__About this task__:
Nothing in the records may be altered; repeat them exactly.

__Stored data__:

***

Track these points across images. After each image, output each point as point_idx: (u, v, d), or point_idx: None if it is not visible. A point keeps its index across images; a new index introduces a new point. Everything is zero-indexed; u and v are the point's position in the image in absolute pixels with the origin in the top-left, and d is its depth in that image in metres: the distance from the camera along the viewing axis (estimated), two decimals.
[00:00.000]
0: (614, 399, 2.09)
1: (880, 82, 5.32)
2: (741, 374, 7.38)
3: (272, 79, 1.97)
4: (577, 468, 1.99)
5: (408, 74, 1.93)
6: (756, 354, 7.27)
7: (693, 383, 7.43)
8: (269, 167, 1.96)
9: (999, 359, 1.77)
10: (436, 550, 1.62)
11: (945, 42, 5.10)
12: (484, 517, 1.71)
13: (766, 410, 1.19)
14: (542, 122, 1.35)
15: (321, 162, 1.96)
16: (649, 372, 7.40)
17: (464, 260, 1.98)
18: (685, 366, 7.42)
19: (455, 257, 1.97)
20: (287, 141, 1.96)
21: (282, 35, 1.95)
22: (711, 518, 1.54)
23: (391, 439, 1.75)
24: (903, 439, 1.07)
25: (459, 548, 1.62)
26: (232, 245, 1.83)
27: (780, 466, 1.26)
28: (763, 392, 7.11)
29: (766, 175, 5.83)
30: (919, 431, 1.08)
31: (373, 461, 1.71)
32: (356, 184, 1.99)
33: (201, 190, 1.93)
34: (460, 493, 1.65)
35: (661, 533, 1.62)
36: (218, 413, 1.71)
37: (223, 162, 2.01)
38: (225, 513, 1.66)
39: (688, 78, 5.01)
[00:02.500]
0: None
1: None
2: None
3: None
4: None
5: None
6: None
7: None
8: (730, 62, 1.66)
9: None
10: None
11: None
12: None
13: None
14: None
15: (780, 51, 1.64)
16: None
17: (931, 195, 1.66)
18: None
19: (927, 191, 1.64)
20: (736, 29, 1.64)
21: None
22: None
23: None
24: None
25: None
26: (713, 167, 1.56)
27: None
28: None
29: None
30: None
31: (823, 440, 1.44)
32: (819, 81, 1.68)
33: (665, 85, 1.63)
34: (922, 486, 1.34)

***

__The answer__:
Track these points across images. After each image, output each point as point_idx: (u, v, d), or point_idx: None if it is not visible. A point keeps its index across images; a new index introduces a new point. Everything is zero-indexed; u and v are the point's position in the image in absolute pixels with the origin in the top-left, and d is its depth in that image in metres: the distance from the camera along the viewing axis (estimated), two decimals.
[00:00.000]
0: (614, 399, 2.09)
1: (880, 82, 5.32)
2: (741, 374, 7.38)
3: (272, 79, 1.97)
4: (577, 468, 1.99)
5: (408, 74, 1.93)
6: (756, 354, 7.27)
7: (693, 383, 7.43)
8: (269, 167, 1.96)
9: (999, 359, 1.77)
10: (436, 550, 1.62)
11: (945, 42, 5.10)
12: (484, 517, 1.71)
13: (766, 410, 1.19)
14: (542, 122, 1.35)
15: (321, 162, 1.96)
16: (649, 372, 7.40)
17: (464, 260, 1.98)
18: (685, 366, 7.42)
19: (455, 257, 1.97)
20: (287, 141, 1.96)
21: (282, 35, 1.95)
22: (711, 518, 1.54)
23: (391, 439, 1.75)
24: (903, 439, 1.07)
25: (459, 548, 1.62)
26: (232, 245, 1.83)
27: (780, 466, 1.26)
28: (763, 392, 7.11)
29: (766, 175, 5.83)
30: (919, 431, 1.08)
31: (373, 461, 1.71)
32: (356, 184, 1.99)
33: (201, 190, 1.93)
34: (460, 493, 1.65)
35: (661, 533, 1.62)
36: (218, 413, 1.71)
37: (223, 162, 2.01)
38: (225, 513, 1.66)
39: (688, 78, 5.01)
[00:02.500]
0: None
1: None
2: None
3: None
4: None
5: None
6: None
7: None
8: (730, 62, 1.66)
9: None
10: None
11: None
12: None
13: None
14: None
15: (780, 51, 1.64)
16: None
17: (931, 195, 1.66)
18: None
19: (927, 191, 1.64)
20: (736, 29, 1.64)
21: None
22: None
23: None
24: None
25: None
26: (713, 167, 1.56)
27: None
28: None
29: None
30: None
31: (823, 440, 1.44)
32: (819, 81, 1.68)
33: (665, 85, 1.63)
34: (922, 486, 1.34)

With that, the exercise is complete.